#### Records shown:
>>>

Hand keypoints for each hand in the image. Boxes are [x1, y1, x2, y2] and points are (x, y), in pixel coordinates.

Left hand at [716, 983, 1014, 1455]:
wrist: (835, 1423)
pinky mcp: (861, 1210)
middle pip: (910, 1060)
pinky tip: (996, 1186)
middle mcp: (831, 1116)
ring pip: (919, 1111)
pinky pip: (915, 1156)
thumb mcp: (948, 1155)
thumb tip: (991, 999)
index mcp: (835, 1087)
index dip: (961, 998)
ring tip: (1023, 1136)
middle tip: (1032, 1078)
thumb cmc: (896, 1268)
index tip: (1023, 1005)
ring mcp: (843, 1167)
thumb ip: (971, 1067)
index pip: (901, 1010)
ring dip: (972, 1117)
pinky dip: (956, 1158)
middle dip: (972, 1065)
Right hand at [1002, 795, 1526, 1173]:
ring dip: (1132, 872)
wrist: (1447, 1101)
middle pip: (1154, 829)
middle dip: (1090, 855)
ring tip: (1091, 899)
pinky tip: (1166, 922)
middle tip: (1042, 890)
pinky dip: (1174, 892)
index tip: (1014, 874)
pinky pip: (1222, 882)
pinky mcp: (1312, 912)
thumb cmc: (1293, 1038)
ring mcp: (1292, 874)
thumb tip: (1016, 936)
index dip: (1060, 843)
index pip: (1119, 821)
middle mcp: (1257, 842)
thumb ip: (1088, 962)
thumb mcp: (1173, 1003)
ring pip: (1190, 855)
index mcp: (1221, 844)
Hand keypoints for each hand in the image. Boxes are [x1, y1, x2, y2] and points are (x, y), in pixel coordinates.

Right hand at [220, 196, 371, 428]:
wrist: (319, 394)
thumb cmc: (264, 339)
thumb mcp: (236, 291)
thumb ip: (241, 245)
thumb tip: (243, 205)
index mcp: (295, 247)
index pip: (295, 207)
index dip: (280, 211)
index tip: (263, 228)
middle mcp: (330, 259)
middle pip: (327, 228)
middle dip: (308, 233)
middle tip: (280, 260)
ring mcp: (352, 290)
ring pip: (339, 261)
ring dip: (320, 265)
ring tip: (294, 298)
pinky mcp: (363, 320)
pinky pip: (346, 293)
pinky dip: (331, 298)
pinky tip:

<<<

#### Task instructions:
Using the listing above, transcribe every entry exactly.

#### Expected answer:
Hand keypoints for each hand in the image. Boxes are [x1, y1, x2, y2] and points are (x, y), in pixel coordinates.

Left hand at [716, 983, 1014, 1455]:
wrist: (835, 1423)
pinky mcp: (861, 1210)
middle pip: (910, 1060)
pinky tip: (996, 1186)
middle mcp: (831, 1116)
ring pip: (919, 1111)
pinky pip: (915, 1156)
thumb mcp: (948, 1155)
thumb tip: (991, 999)
index mcp: (835, 1087)
index dip: (961, 998)
ring tip: (1023, 1136)
middle tip: (1032, 1078)
thumb cmc: (896, 1268)
index tip: (1023, 1005)
ring mcp: (843, 1167)
thumb ip: (971, 1067)
index pip: (901, 1010)
ring dip: (972, 1117)
pinky dip: (956, 1158)
middle dip: (972, 1065)
Right hand at [1002, 795, 1526, 1173]:
ring dip: (1132, 872)
wrist: (1447, 1101)
middle pip: (1154, 829)
middle dip: (1090, 855)
ring tip: (1091, 899)
pinky tip: (1166, 922)
middle tip: (1042, 890)
pinky dip: (1174, 892)
index tip: (1014, 874)
pinky pip: (1222, 882)
pinky mcp: (1312, 912)
thumb cmc: (1293, 1038)
ring mcp: (1292, 874)
thumb tip: (1016, 936)
index dip: (1060, 843)
index pip: (1119, 821)
middle mcp: (1257, 842)
thumb ip: (1088, 962)
thumb mcp: (1173, 1003)
ring pip: (1190, 855)
index mcp: (1221, 844)
Hand keypoints for each hand in the image. Boxes are [x1, y1, x2, y2] and points are (x, y), in pixel coordinates.

Right hand at [220, 196, 371, 428]:
wrist: (319, 394)
thumb cmc: (264, 339)
thumb mcp: (236, 291)
thumb ip: (241, 245)
thumb tip: (243, 205)
index mcp: (295, 247)
index pip: (295, 207)
index dip: (280, 211)
index tip: (263, 228)
middle mcp: (330, 259)
middle pip: (327, 228)
middle dip: (308, 233)
middle tip: (280, 260)
ring mcp: (352, 290)
ring pip: (339, 261)
ring dip: (320, 265)
ring tip: (294, 298)
pinky mcp: (363, 320)
pinky pip: (346, 293)
pinky dip: (331, 298)
pinky tip:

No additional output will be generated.